The problem. Each line from the one with "possible that" through the last line of the records must be output exactly, both ends included.

Provided information.
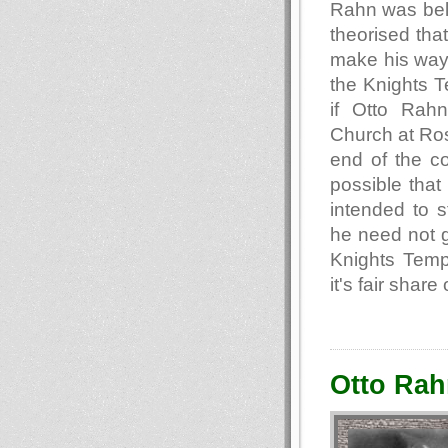
Rahn was beli
theorised tha
make his way 
the Knights T
if Otto Rahn
Church at Ros
end of the co
possible that
intended to s
he need not g
Knights Temp
it's fair shar
Otto Rah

Exercise answer.
possible that
intended to s
he need not g
Knights Temp
it's fair shar
Otto Rah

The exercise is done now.